* ASSIGNMENT *
Could you please retype all of the data below exactly?

────

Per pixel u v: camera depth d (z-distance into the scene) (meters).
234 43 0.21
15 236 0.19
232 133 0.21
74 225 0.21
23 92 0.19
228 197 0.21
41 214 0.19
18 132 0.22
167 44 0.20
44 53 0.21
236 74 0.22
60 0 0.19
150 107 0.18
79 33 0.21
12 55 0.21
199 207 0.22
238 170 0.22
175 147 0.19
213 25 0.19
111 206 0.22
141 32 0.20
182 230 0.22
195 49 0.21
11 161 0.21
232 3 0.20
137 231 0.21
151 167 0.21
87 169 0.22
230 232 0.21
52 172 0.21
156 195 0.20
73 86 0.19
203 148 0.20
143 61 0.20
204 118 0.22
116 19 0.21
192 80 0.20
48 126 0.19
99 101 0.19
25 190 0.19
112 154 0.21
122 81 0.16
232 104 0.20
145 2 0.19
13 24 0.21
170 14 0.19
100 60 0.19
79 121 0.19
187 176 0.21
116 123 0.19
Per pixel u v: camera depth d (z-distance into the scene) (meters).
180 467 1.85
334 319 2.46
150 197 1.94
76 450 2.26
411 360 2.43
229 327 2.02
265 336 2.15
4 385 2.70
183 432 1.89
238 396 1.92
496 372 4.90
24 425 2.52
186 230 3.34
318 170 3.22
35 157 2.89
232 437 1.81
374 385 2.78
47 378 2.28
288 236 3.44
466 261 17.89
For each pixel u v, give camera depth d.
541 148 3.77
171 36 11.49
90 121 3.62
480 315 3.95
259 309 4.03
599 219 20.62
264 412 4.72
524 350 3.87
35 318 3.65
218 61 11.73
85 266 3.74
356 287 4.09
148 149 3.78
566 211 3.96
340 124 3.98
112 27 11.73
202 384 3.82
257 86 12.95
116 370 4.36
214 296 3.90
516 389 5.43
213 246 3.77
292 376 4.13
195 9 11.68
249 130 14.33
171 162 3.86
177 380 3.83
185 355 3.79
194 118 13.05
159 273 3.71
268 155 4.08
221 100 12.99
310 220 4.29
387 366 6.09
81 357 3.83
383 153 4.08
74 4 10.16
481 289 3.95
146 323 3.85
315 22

────

* TASK RESPONSE *
Per pixel u v: camera depth d (z-distance into the scene) (meters).
234 43 0.21
15 236 0.19
232 133 0.21
74 225 0.21
23 92 0.19
228 197 0.21
41 214 0.19
18 132 0.22
167 44 0.20
44 53 0.21
236 74 0.22
60 0 0.19
150 107 0.18
79 33 0.21
12 55 0.21
199 207 0.22
238 170 0.22
175 147 0.19
213 25 0.19
111 206 0.22
141 32 0.20
182 230 0.22
195 49 0.21
11 161 0.21
232 3 0.20
137 231 0.21
151 167 0.21
87 169 0.22
230 232 0.21
52 172 0.21
156 195 0.20
73 86 0.19
203 148 0.20
143 61 0.20
204 118 0.22
116 19 0.21
192 80 0.20
48 126 0.19
99 101 0.19
25 190 0.19
112 154 0.21
122 81 0.16
232 104 0.20
145 2 0.19
13 24 0.21
170 14 0.19
100 60 0.19
79 121 0.19
187 176 0.21
116 123 0.19
Per pixel u v: camera depth d (z-distance into the scene) (meters).
180 467 1.85
334 319 2.46
150 197 1.94
76 450 2.26
411 360 2.43
229 327 2.02
265 336 2.15
4 385 2.70
183 432 1.89
238 396 1.92
496 372 4.90
24 425 2.52
186 230 3.34
318 170 3.22
35 157 2.89
232 437 1.81
374 385 2.78
47 378 2.28
288 236 3.44
466 261 17.89
For each pixel u v, give camera depth d.
541 148 3.77
171 36 11.49
90 121 3.62
480 315 3.95
259 309 4.03
599 219 20.62
264 412 4.72
524 350 3.87
35 318 3.65
218 61 11.73
85 266 3.74
356 287 4.09
148 149 3.78
566 211 3.96
340 124 3.98
112 27 11.73
202 384 3.82
257 86 12.95
116 370 4.36
214 296 3.90
516 389 5.43
213 246 3.77
292 376 4.13
195 9 11.68
249 130 14.33
171 162 3.86
177 380 3.83
185 355 3.79
194 118 13.05
159 273 3.71
268 155 4.08
221 100 12.99
310 220 4.29
387 366 6.09
81 357 3.83
383 153 4.08
74 4 10.16
481 289 3.95
146 323 3.85
315 22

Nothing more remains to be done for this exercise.